Was schön war.

Ein paar Tage ganz ohne private Hiobsbotschaften. Und ohne Weltnachrichten. Und auch ohne Hiobsbotschaften aus den Weltnachrichten. Was für eine Erholung. Der viel gescholtene Rückzug ins Private. Wenigstens mal temporär.

Dafür die Natur genossen. Und das Dorfleben. Die unverhofften Küken bestaunt, einen Biber getroffen und einen Eisvogel gesehen. Einfach mal nur irgendwo sitzen und stundenlang stumm in die Gegend glotzen, das hat ja was. Ich vergesse das manchmal. Wie schön das war!

Und am Sonntag dann noch das Museumscafé. Wir haben da ja so ein schnuckeliges und gleichzeitig ziemlich anspruchsvolles Dorfmuseum im Nachbardorf, und ich bin ja überhaupt inzwischen ein großer Fan der Dorfmuseumskultur so allgemein.

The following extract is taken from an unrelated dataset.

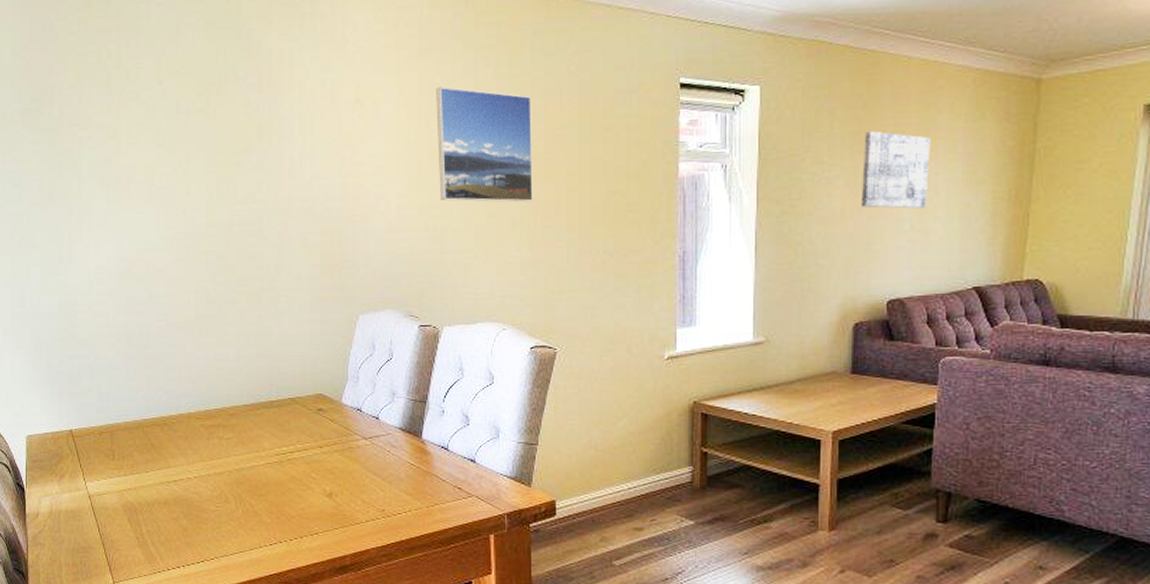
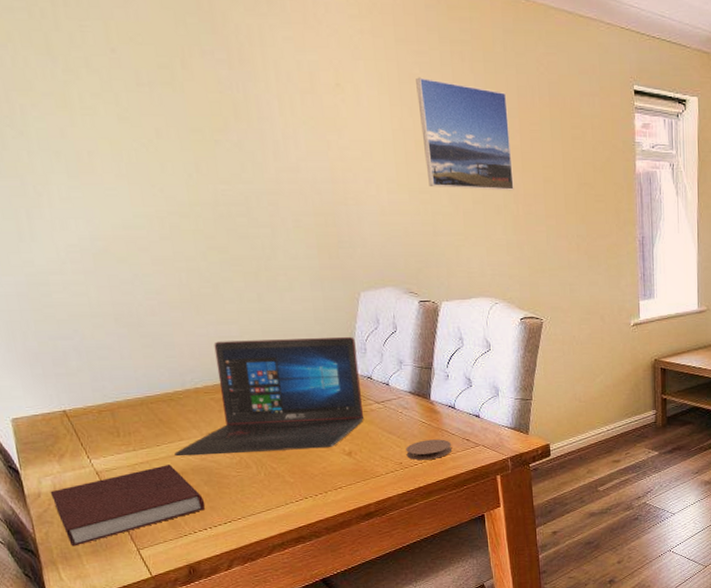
notebook: none [47,493,182,573] -> present [50,465,206,547]
laptop: none [161,364,348,487] -> present [174,337,363,457]
coaster: none [390,485,441,509] -> present [406,439,453,461]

Jedenfalls bieten wir da neuerdings zu den Öffnungs-Sonntagen Kaffee und Kuchen an. Und Torten. Fragen Sie nicht, Torten!, ich kann Ihnen sagen! Das alles natürlich zu günstigen Preisen, und alle Backerei und Rennerei ehrenamtlich, is ja Ehrensache. Und ein tolles Team sind wir da, die einen backen und spülen und servieren, und ich renne und führe schlaue Reden und kassiere. (Ja, lieber Herr Richter, Sie als mein ehemaliger Mathelehrer würden staunen: Ich schaffe es inzwischen, unfallfrei zwei Tassen Kaffee und zwei Stück Torte zusammenzurechnen und manchmal sogar das richtige Wechselgeld rauszugeben – Sie wären stolz auf mich. Die jährliche Fünf auf dem Zeugnis hin oder her!)

Natürlich stilecht: Omas altes Geschirr.

Sie sollten da also mal hinkommen. Die Leute kommen von sonstwo da hin. Gestern saßen da wieder Leute aus Heidelberg und Eberbach, aus Hirschhorn und vom Dilsberg. Ich meine: Halloooo? Aus Mosbach, Mudau, Muckental kommen Leute. Aus Buchen und Bronnacker. Alles schon gehabt. Die Leute aus dem Dörfchen selber, und die aus dem Nachbardörfchen, die kommen überraschenderweise eher nicht. Außer den üblichen paar Verdächtigen, die überall helfen, überall mit anpacken und auch das Museum unterstützen.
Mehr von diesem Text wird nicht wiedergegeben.